In calculating the sample size, why was a prevalence of 0.5 used?
There is already indexed literature on prevalence of laboratory confirmed typhoid in India. (3)
One of the secondary outcomes expected is mentioned as a cost-effectiveness analysis of Salmonella PCR for typhoid diagnosis. How is this analysis planned? With current methodology in the manuscript, it seems to lack those details.
Enteric fever involves both typhoid and paratyphoid. Are you considering paratyphi also here or are you excluding those?

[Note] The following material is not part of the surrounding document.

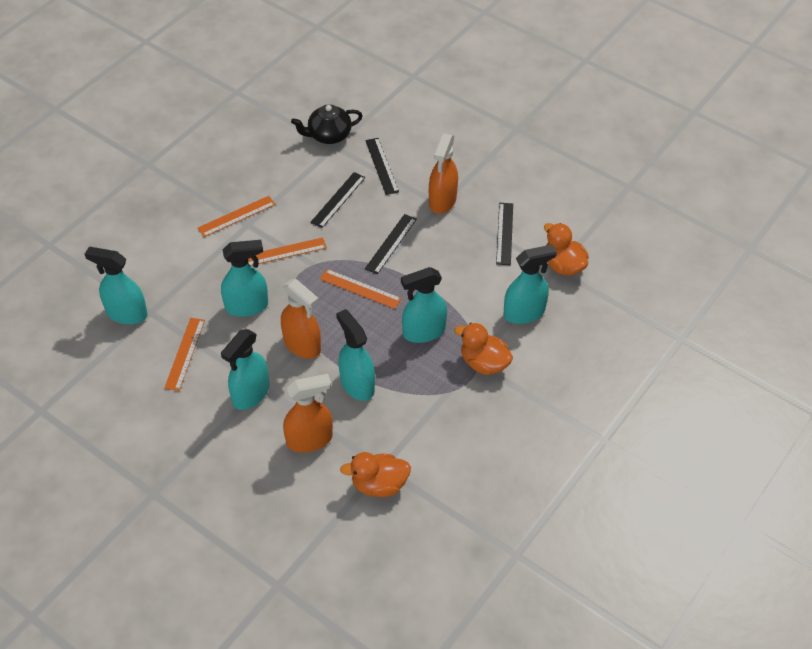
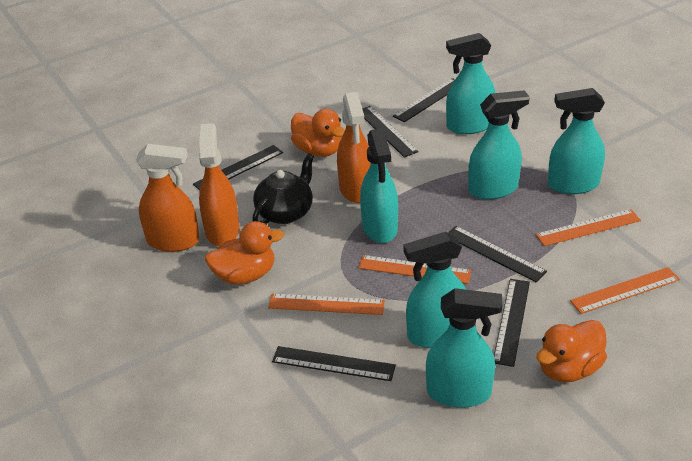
black ruler: 4 -> 6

Is the study design appropriate for the research question?
No
Is the rationale for, and objectives of, the study clearly described?
No
Are sufficient details of the methods provided to allow replication by others?
Partly
Are the datasets clearly presented in a useable and accessible format?
Not applicable
Reviewer Expertise:
Infectious disease epidemiology, operational research
I confirm that I have read this submission and believe that I have an appropriate level of expertise to state that I do not consider it to be of an acceptable scientific standard, for reasons outlined above.